- [Request 1]
Answer these questions about the thread on MISRA wraparound:
(a) Which MISRA-C:2004 rule is cited for the wraparound violation?
(b) What two values does the debugger show in the array?
(c) According to the solution, what is the result of the operation "206 * 1000"?

- [Excerpt]
──────────────────────────────
Wraparound in unsigned arithmetic operation

The following MISRA violations appeared while analyzing the following code:

#define z  (USHORT)14745

#define Convert(x) ((((USHORT)x*(unsigned short)1000) + ((z) / (USHORT)2)) /(z))

static const USHORT array [2] = 

{
   Convert(176), -> Line "1"
   Convert(206)  -> Line "2"
};

The following MISRA violations are detected on both lines "1", "2":

Integral promotion : unsigned short promoted to unsigned int. REFERENCE - ISO:C90-6.2.1.1 Characters and Integers
Constant: Wraparound in unsigned arithmetic operation. MISRA-C:2004 Rule 12.11; REFERENCE - ISO:C90-6.1.2.5 Types
The result of this cast is implicitly converted to another type.

My question is: Why there will be a wraparound in this operation ?!

Note: When I am checking the values of array with debugger:

array [2] = 
{
  12,
  14
}

which are the correct values.

Solution

It is related to Integral Promotion:

Integer types smaller than int are promoted when an operation is performed on them. If all values of the original type can be represented as an int, the value of the smaller type is converted to an int; otherwise, it is converted to an unsigned int.

So that, the macro Convert(206) [((((unsigned short)206*(unsigned short)1000) + ((z) / (USHORT)2)) /(z))] will be executed as following:

"206" will be promoted to signed int.
"1000" will be promoted to signed int.
The operation "206 * 1000" will be performed and the result will be of type signed int also -> "206000".
z, 2 will be promoted to signed int.
The operation z / 2 will be performed and the result will be of type signed int -> "14745 / 2" = "7372" 6."206000" + "7372" will be performed and the result will be of type signed int -> 213372
"213372" will be divided by "14745" resulting "14"
──────────────────────────────
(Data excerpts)
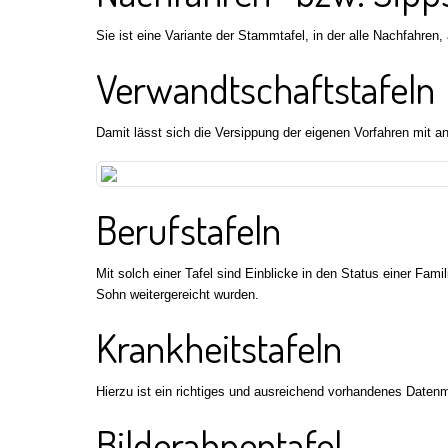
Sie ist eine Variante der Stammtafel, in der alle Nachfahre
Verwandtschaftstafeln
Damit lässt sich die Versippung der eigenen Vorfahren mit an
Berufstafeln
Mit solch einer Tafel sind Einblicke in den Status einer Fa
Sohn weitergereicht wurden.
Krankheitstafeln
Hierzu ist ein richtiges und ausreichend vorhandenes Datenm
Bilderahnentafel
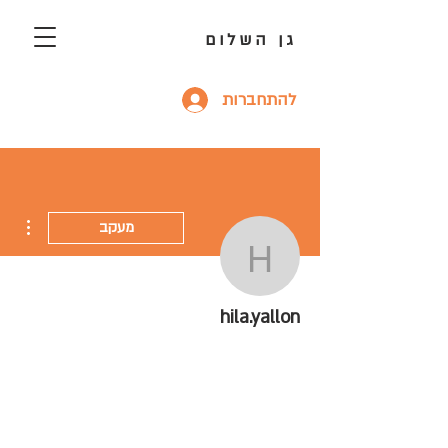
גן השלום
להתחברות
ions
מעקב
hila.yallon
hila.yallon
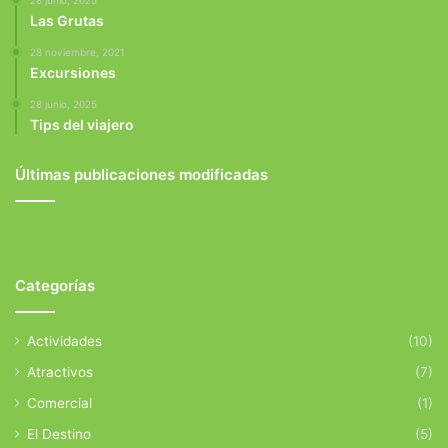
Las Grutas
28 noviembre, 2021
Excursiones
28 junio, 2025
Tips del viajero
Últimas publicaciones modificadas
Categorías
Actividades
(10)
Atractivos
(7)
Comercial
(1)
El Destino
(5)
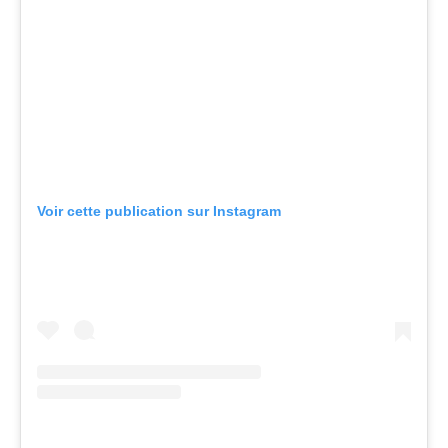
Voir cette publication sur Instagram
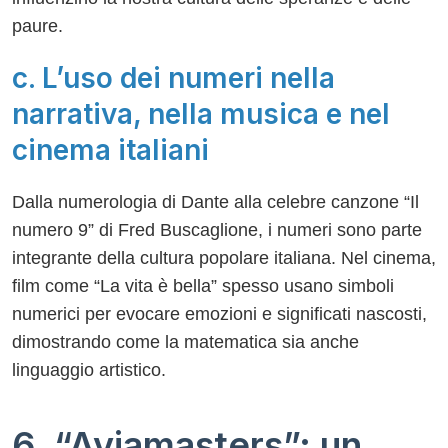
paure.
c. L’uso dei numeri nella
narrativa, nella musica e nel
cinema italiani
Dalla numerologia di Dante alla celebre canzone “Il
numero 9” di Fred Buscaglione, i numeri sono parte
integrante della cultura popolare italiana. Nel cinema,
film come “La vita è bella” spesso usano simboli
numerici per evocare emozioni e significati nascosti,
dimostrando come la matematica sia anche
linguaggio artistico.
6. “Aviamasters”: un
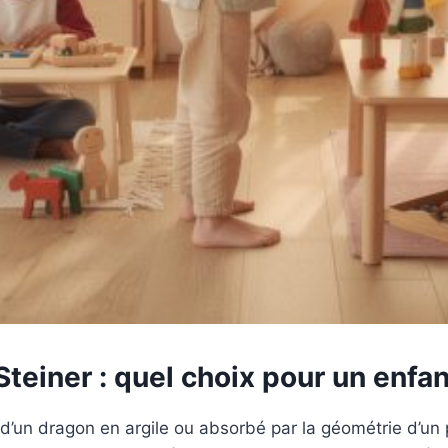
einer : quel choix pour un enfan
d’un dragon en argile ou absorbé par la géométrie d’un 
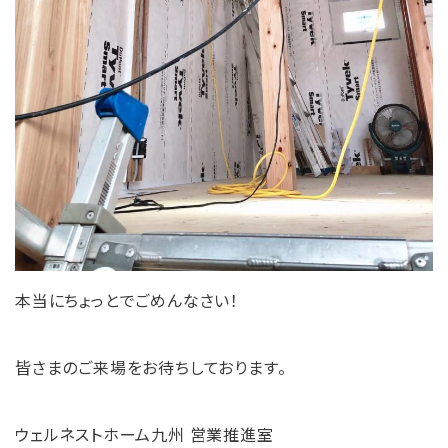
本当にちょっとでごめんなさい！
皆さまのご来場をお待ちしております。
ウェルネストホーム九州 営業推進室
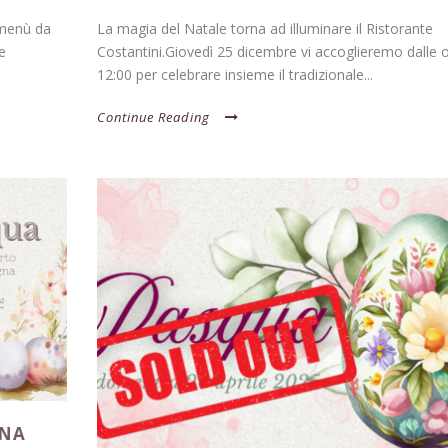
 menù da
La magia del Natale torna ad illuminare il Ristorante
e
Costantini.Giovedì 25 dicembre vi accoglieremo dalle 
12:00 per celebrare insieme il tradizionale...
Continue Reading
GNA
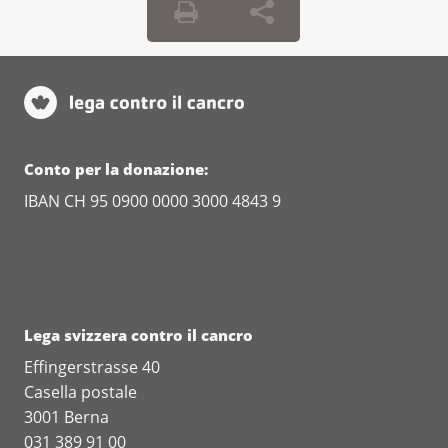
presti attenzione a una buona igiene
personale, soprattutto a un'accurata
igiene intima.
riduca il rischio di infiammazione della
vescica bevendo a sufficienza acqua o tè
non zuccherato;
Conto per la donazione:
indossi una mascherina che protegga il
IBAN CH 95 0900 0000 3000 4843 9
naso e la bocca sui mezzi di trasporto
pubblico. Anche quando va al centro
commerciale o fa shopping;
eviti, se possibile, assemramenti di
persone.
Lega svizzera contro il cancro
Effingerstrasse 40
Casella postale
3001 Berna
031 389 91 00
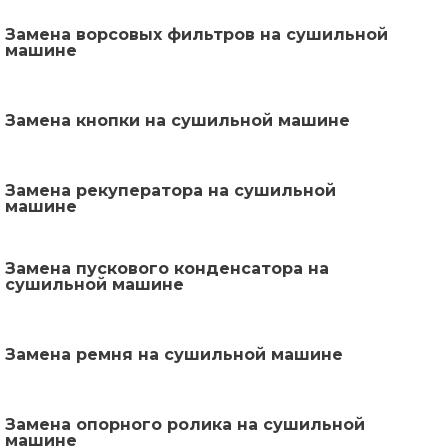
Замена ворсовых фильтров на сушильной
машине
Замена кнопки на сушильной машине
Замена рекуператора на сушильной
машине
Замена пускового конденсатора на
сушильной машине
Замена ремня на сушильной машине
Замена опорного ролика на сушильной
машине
──────────────────────────────
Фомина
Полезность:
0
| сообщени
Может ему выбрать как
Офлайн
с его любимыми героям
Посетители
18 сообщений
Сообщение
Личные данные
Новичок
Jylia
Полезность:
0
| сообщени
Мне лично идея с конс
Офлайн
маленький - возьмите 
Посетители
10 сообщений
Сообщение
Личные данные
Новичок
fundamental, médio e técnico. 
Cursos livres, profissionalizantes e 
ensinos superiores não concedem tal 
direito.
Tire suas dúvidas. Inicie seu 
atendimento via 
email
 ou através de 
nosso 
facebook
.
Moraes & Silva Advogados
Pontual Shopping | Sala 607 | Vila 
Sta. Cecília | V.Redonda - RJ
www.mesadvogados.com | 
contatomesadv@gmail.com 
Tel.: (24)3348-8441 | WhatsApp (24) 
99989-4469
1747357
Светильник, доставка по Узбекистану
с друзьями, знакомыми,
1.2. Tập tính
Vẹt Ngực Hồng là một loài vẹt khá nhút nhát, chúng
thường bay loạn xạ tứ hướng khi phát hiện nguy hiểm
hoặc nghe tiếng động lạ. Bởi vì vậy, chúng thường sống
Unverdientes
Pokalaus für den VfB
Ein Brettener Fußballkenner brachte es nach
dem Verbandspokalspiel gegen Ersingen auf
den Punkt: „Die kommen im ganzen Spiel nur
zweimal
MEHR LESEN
──────────────────────────────
- [Request 2]
In the listing, duplicate the lines from the one containing "einer : quel choix pour un enfan" through the one containing "ウェルネストホーム九州 営業推進室". Leave out any pictures.

- [Task solution 1]
(a) Rule 12.11
(b) 12 and 14
(c) 206000, of type signed int

- [Task solution 2]
einer : quel choix pour un enfan
d’un dragon en argile ou absorbé par la géométrie d’un 
本当にちょっとでごめんなさい！
皆さまのご来場をお待ちしております。
ウェルネストホーム九州 営業推進室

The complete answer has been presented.